- Data extract:

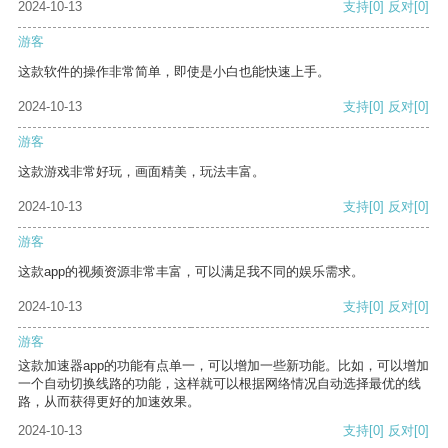
2024-10-13
支持
[0]
反对
[0]
游客
这款软件的操作非常简单，即使是小白也能快速上手。
2024-10-13
支持
[0]
反对
[0]
游客
这款游戏非常好玩，画面精美，玩法丰富。
2024-10-13
支持
[0]
反对
[0]
游客
这款app的视频资源非常丰富，可以满足我不同的娱乐需求。
2024-10-13
支持
[0]
反对
[0]
游客
这款加速器app的功能有点单一，可以增加一些新功能。比如，可以增加
一个自动切换线路的功能，这样就可以根据网络情况自动选择最优的线
路，从而获得更好的加速效果。
2024-10-13
支持
[0]
反对
[0]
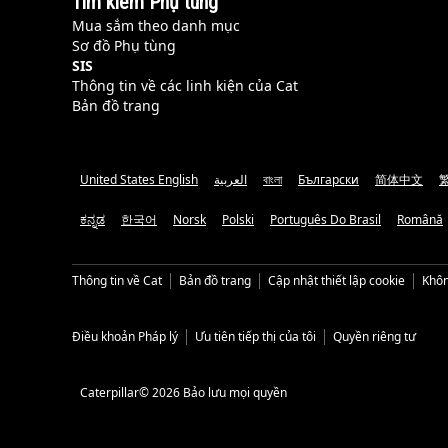
Tìm kiếm Phụ tùng
Mua sắm theo danh mục
Sơ đồ Phụ tùng
SIS
Thông tin về các linh kiện của Cat
Bản đồ trang
United States English
العربية
বাংলা
Български
简体中文
ಕನ್ನಡ
한국어
Norsk
Polski
Português Do Brasil
Română
Thông tin về Cat
Bản đồ trang
Cập nhật thiết lập cookie
Khôn
Điều khoản Pháp lý
Ưu tiên tiếp thị của tôi
Quyền riêng tư
Caterpillar© 2026 Bảo lưu mọi quyền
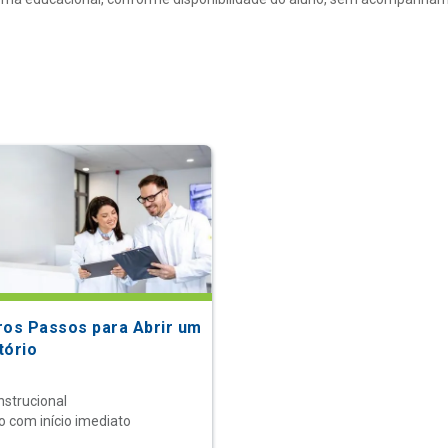
ros Passos para Abrir um
tório
nstrucional
o com início imediato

- Exercise requirements: Can you output all of the lines above again, character for character, leaving out the pictures?

- Exercise response:
2024-10-13
支持
[0]
反对
[0]
游客
这款软件的操作非常简单，即使是小白也能快速上手。
2024-10-13
支持
[0]
反对
[0]
游客
这款游戏非常好玩，画面精美，玩法丰富。
2024-10-13
支持
[0]
反对
[0]
游客
这款app的视频资源非常丰富，可以满足我不同的娱乐需求。
2024-10-13
支持
[0]
反对
[0]
游客
这款加速器app的功能有点单一，可以增加一些新功能。比如，可以增加
一个自动切换线路的功能，这样就可以根据网络情况自动选择最优的线
路，从而获得更好的加速效果。
2024-10-13
支持
[0]
反对
[0]
Tìm kiếm Phụ tùng
Mua sắm theo danh mục
Sơ đồ Phụ tùng
SIS
Thông tin về các linh kiện của Cat
Bản đồ trang
United States English
العربية
বাংলা
Български
简体中文
ಕನ್ನಡ
한국어
Norsk
Polski
Português Do Brasil
Română
Thông tin về Cat
Bản đồ trang
Cập nhật thiết lập cookie
Khôn
Điều khoản Pháp lý
Ưu tiên tiếp thị của tôi
Quyền riêng tư
Caterpillar© 2026 Bảo lưu mọi quyền
ros Passos para Abrir um
tório
nstrucional
o com início imediato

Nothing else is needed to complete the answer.